Arrange the lines below as a Markdown table with two columns, Number and Text, giving each nonblank line its own numbered row in order and leaving out blank lines.

··········

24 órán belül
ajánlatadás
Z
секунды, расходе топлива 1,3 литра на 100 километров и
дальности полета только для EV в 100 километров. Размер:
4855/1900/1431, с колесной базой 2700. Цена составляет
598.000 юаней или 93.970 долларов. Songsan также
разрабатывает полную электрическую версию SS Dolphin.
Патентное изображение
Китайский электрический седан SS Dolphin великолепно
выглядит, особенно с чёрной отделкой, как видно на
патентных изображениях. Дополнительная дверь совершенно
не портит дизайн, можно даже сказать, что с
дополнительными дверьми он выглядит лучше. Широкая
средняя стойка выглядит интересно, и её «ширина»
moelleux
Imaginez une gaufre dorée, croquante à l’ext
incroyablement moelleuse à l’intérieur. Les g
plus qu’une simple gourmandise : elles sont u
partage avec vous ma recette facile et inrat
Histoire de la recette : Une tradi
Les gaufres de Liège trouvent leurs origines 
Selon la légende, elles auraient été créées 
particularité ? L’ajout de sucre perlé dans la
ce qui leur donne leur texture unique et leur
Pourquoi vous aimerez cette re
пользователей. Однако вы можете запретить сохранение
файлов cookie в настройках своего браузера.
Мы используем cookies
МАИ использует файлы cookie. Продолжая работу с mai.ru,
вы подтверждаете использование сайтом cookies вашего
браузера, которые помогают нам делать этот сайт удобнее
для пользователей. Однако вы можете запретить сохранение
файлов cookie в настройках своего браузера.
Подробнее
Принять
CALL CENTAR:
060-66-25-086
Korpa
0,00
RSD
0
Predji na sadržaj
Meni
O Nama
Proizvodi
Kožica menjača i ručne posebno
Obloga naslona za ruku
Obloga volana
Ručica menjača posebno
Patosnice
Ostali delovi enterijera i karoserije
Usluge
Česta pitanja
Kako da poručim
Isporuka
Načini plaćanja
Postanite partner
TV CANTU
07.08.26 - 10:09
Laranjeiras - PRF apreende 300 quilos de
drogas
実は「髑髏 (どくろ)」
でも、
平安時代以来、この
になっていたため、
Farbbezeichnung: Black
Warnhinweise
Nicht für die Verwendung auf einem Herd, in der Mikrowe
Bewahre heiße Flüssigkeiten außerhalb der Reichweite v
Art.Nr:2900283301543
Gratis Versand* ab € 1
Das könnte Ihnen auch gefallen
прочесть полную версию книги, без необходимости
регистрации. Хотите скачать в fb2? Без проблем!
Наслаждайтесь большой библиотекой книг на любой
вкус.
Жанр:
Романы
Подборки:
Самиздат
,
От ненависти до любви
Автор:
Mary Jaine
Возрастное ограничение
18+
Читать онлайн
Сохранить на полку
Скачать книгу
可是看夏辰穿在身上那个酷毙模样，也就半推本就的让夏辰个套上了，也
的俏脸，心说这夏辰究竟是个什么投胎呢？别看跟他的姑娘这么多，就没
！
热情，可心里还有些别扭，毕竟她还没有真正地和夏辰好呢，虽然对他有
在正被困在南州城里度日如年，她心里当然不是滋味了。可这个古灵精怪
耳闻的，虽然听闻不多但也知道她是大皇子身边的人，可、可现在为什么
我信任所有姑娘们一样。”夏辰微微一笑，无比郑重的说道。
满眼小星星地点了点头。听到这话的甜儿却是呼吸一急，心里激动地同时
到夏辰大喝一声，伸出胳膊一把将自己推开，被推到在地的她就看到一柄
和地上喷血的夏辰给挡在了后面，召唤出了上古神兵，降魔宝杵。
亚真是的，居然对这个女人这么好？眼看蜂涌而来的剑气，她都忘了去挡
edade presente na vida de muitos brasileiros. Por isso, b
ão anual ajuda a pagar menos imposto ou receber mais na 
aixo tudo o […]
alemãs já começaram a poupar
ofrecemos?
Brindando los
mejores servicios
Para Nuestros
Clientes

··········

## Reply to the task
| Number | Text |
|---|---|
| 1 | 24 órán belül |
| 2 | ajánlatadás |
| 3 | Z |
| 4 | секунды, расходе топлива 1,3 литра на 100 километров и |
| 5 | дальности полета только для EV в 100 километров. Размер: |
| 6 | 4855/1900/1431, с колесной базой 2700. Цена составляет |
| 7 | 598.000 юаней или 93.970 долларов. Songsan также |
| 8 | разрабатывает полную электрическую версию SS Dolphin. |
| 9 | Патентное изображение |
| 10 | Китайский электрический седан SS Dolphin великолепно |
| 11 | выглядит, особенно с чёрной отделкой, как видно на |
| 12 | патентных изображениях. Дополнительная дверь совершенно |
| 13 | не портит дизайн, можно даже сказать, что с |
| 14 | дополнительными дверьми он выглядит лучше. Широкая |
| 15 | средняя стойка выглядит интересно, и её «ширина» |
| 16 | moelleux |
| 17 | Imaginez une gaufre dorée, croquante à l’ext |
| 18 | incroyablement moelleuse à l’intérieur. Les g |
| 19 | plus qu’une simple gourmandise : elles sont u |
| 20 | partage avec vous ma recette facile et inrat |
| 21 | Histoire de la recette : Une tradi |
| 22 | Les gaufres de Liège trouvent leurs origines  |
| 23 | Selon la légende, elles auraient été créées  |
| 24 | particularité ? L’ajout de sucre perlé dans la |
| 25 | ce qui leur donne leur texture unique et leur |
| 26 | Pourquoi vous aimerez cette re |
| 27 | пользователей. Однако вы можете запретить сохранение |
| 28 | файлов cookie в настройках своего браузера. |
| 29 | Мы используем cookies |
| 30 | МАИ использует файлы cookie. Продолжая работу с mai.ru, |
| 31 | вы подтверждаете использование сайтом cookies вашего |
| 32 | браузера, которые помогают нам делать этот сайт удобнее |
| 33 | для пользователей. Однако вы можете запретить сохранение |
| 34 | файлов cookie в настройках своего браузера. |
| 35 | Подробнее |
| 36 | Принять |
| 37 | CALL CENTAR: |
| 38 | 060-66-25-086 |
| 39 | Korpa |
| 40 | 0,00 |
| 41 | RSD |
| 42 | 0 |
| 43 | Predji na sadržaj |
| 44 | Meni |
| 45 | O Nama |
| 46 | Proizvodi |
| 47 | Kožica menjača i ručne posebno |
| 48 | Obloga naslona za ruku |
| 49 | Obloga volana |
| 50 | Ručica menjača posebno |
| 51 | Patosnice |
| 52 | Ostali delovi enterijera i karoserije |
| 53 | Usluge |
| 54 | Česta pitanja |
| 55 | Kako da poručim |
| 56 | Isporuka |
| 57 | Načini plaćanja |
| 58 | Postanite partner |
| 59 | TV CANTU |
| 60 | 07.08.26 - 10:09 |
| 61 | Laranjeiras - PRF apreende 300 quilos de |
| 62 | drogas |
| 63 | 実は「髑髏 (どくろ)」 |
| 64 | でも、 |
| 65 | 平安時代以来、この |
| 66 | になっていたため、 |
| 67 | Farbbezeichnung: Black |
| 68 | Warnhinweise |
| 69 | Nicht für die Verwendung auf einem Herd, in der Mikrowe |
| 70 | Bewahre heiße Flüssigkeiten außerhalb der Reichweite v |
| 71 | Art.Nr:2900283301543 |
| 72 | Gratis Versand* ab € 1 |
| 73 | Das könnte Ihnen auch gefallen |
| 74 | прочесть полную версию книги, без необходимости |
| 75 | регистрации. Хотите скачать в fb2? Без проблем! |
| 76 | Наслаждайтесь большой библиотекой книг на любой |
| 77 | вкус. |
| 78 | Жанр: |
| 79 | Романы |
| 80 | Подборки: |
| 81 | Самиздат |
| 82 | , |
| 83 | От ненависти до любви |
| 84 | Автор: |
| 85 | Mary Jaine |
| 86 | Возрастное ограничение |
| 87 | 18+ |
| 88 | Читать онлайн |
| 89 | Сохранить на полку |
| 90 | Скачать книгу |
| 91 | 可是看夏辰穿在身上那个酷毙模样，也就半推本就的让夏辰个套上了，也 |
| 92 | 的俏脸，心说这夏辰究竟是个什么投胎呢？别看跟他的姑娘这么多，就没 |
| 93 | ！ |
| 94 | 热情，可心里还有些别扭，毕竟她还没有真正地和夏辰好呢，虽然对他有 |
| 95 | 在正被困在南州城里度日如年，她心里当然不是滋味了。可这个古灵精怪 |
| 96 | 耳闻的，虽然听闻不多但也知道她是大皇子身边的人，可、可现在为什么 |
| 97 | 我信任所有姑娘们一样。”夏辰微微一笑，无比郑重的说道。 |
| 98 | 满眼小星星地点了点头。听到这话的甜儿却是呼吸一急，心里激动地同时 |
| 99 | 到夏辰大喝一声，伸出胳膊一把将自己推开，被推到在地的她就看到一柄 |
| 100 | 和地上喷血的夏辰给挡在了后面，召唤出了上古神兵，降魔宝杵。 |
| 101 | 亚真是的，居然对这个女人这么好？眼看蜂涌而来的剑气，她都忘了去挡 |
| 102 | edade presente na vida de muitos brasileiros. Por isso, b |
| 103 | ão anual ajuda a pagar menos imposto ou receber mais na  |
| 104 | aixo tudo o […] |
| 105 | alemãs já começaram a poupar |
| 106 | ofrecemos? |
| 107 | Brindando los |
| 108 | mejores servicios |
| 109 | Para Nuestros |
| 110 | Clientes |